With sugarcane arrears stubbornly remaining around Rs 130 billion ahead of the new crushing season that begins next month, the central government on Wednesday approved a fresh Rs 55.38-billion package for the sugar industry of which almost 75 per cent will be directly paid to growers provided mills export 5 million tonnes of the sweetener.
To facilitate the exports, a transport subsidy amounting to Rs 13.75 billion was also approved as part of the relief package.
The transport subsidy will be given at the rate of Rs 1,000 a tonne to mills located within 100 km from ports, Rs 2,500 a tonne for mills located beyond 100 km from the port in coastal states and Rs 3,000 a tonne for mills located in other than coastal states, an official statement said.
The direct assistance of Rs 13.88 per quintal of cane crushed will be given to farmers from the 2018-19 season, which starts from October.
However, to avail of the assistance, mills will have to mandatorily export their share of 5 million tonnes export quota.
The quantum of sugar that each mill will export will be determined on the basis of last three years' production and the assistance to farmers will be released once the export obligation is fulfilled.
In the 2017-18 sugar season, a similar direct assistance of Rs 5.5 per quintal, totalling around Rs 15.40 billion, was extended to mills provided they mandatorily exported 2 million tonnes of sugar.
However, due to a suppressed international market, mills could export just 0.4-0.5 million tonnes of the obligatory quota.
"This is a welcome move from the central government, particularly as exports are the dire need of the hour. The export subsidy for sugar mills located near the ports will help Maharashtra, Karnataka and Gujarat based units to start exporting raw sugar from next month," Prakash Naiknavare, managing director of National Federation of Cooperative Sugar Factories (NFCSF), told Business Standard.
Abinash Verma, director general of Indian Sugar Mills Association, said the government's decision to pay Rs 13.88 per quintal of sugarcane as part of FRP directly to the farmers would reduce the industry's cane price liability by around 5 per cent over the next year's FRP of Rs 275 per quintal of sugarcane. Verma added that it would substantially lower expenditure and working capital requirement of sugar mills in the next year.
The Centre's package comes close on the heels of a similar dole announced by the UP government this week amounting to Rs 44 billion, much of which will be in the form of soft loans to mills on the condition that it is used to make cane price payment to farmers.
Out of the total of over Rs 130 billion of sugarcane dues that are yet to be paid to farmers, a bulk -- around Rs 100 billion -- is in Uttar Pradesh, which is India's second-biggest sugarcane growing state.
Some experts said the urgency on part of both the central and state governments to clear sugarcane dues is understandable given that the broader sugar economy has a direct bearing on almost 38 Lok Sabha seats in UP out of the total 80.
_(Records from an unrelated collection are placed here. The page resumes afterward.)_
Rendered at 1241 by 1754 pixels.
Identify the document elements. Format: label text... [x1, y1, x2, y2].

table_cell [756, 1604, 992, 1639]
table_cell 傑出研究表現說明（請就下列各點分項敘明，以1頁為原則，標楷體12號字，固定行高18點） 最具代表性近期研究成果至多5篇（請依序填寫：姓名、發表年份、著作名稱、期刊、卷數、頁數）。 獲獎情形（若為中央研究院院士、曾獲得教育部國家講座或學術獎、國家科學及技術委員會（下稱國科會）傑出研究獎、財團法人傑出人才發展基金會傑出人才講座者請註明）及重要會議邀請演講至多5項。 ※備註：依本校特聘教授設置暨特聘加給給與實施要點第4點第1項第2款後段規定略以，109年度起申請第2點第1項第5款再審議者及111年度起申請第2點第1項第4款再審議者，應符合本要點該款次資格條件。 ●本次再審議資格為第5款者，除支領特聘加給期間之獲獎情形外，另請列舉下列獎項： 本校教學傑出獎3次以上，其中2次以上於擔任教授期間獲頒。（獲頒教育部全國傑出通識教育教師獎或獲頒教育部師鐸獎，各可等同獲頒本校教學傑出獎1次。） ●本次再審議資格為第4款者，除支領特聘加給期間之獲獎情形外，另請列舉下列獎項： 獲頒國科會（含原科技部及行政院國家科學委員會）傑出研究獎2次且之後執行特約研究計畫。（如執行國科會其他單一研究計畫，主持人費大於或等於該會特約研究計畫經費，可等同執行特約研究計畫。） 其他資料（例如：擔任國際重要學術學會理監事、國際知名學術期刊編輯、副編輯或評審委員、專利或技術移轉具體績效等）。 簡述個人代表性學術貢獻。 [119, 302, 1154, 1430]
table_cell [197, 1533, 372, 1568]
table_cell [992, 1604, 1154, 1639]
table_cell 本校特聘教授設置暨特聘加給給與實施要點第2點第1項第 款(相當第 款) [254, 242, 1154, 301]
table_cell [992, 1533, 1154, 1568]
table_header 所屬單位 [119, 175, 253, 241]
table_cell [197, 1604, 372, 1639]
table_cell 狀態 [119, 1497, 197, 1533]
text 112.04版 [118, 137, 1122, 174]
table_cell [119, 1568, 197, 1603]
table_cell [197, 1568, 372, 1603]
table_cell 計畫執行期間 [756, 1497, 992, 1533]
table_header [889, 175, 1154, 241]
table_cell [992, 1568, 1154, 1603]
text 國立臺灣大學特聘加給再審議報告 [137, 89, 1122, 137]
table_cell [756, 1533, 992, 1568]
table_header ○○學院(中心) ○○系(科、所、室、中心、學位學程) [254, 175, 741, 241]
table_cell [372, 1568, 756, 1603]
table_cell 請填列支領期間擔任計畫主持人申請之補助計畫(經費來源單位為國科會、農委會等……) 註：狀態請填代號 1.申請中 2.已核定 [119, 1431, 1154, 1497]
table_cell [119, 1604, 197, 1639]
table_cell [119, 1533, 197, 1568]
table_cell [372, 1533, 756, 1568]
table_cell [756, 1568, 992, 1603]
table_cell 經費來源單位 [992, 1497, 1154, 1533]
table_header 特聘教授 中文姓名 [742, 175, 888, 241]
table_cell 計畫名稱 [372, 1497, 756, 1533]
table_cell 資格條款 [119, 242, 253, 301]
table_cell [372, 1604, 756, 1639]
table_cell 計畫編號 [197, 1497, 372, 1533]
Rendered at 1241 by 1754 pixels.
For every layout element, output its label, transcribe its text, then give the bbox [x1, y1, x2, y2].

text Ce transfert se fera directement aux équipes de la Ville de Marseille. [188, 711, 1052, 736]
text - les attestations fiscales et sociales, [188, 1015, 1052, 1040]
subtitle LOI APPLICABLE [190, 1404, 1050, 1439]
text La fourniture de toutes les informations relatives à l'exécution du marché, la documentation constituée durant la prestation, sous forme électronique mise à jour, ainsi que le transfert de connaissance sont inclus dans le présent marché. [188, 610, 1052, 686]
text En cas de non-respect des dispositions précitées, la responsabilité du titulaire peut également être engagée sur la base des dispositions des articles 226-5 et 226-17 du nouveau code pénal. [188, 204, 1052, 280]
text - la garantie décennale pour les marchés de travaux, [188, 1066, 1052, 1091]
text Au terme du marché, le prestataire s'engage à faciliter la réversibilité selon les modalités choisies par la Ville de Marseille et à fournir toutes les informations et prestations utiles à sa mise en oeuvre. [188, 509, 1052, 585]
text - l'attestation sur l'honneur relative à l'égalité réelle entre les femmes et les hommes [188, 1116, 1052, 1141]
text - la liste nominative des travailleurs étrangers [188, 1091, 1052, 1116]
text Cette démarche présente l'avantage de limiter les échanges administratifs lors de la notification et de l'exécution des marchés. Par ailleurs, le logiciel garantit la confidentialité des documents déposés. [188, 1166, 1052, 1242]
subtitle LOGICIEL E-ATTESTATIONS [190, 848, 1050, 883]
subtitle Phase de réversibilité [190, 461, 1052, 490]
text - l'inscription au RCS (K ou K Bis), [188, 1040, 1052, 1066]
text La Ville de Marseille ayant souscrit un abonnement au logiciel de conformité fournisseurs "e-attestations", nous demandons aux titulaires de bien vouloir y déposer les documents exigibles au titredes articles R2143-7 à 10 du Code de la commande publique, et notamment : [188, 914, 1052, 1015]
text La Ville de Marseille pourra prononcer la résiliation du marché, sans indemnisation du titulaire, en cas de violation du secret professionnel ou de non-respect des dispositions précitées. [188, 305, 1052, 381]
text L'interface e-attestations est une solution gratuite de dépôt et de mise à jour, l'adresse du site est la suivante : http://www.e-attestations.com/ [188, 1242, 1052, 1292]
This is the second financial package to bail out the sugar industry after Rs 85 billion announced in June.
The industry is facing a glut-like situation because of record production of 32 million tonnes (mt) in the 2017-18 marketing year (October-September), resulting in a closing stock of 10 mt at the end of this month.
India's sugar output is set to increase further to 35 mt in the next marketing year from 32 mt in 2017-18. The annual domestic demand stands at 26 mt.
The government has taken a slew of measures to bail out sugar mills as well as cane farmers in the last one year.
First, it doubled the import duty on sugar to 100 per cent and then scrapped the export duty on it. It also made it compulsory for millers to export 2 mt of sugar even as global prices were low.
In June, the government had announced a Rs 85-billion package for the industry, which included soft loans of Rs 44 billion to mills for creating ethanol capacity. It will bear an interest subvention of Rs 13.32 billion for this.
Around Rs 12 billion was allocated for the creation of 3 mt buffer stock of sugar. The minimum selling price of the sweetener has been fixed at Rs 29 per kg.
Early this month, the government had approved an over 25 per cent hike in the price of ethanol produced directly from sugarcane juice for blending in petrol, in a bid to cut surplus sugar production and reduce oil imports.
The CCEA raised the procurement price of ethanol derived from 100 per cent sugarcane juice to Rs 59.13 per litre from the current rate of Rs 47.13.
The price for ethanol produced from B-heavy molasses (also called intermediary molasses) was hiked to Rs 52.43 a litre from the current Rs 47.13, but that for ethanol produced from C-heavy molasses was reduced marginally to Rs 43.46 from Rs 43.70.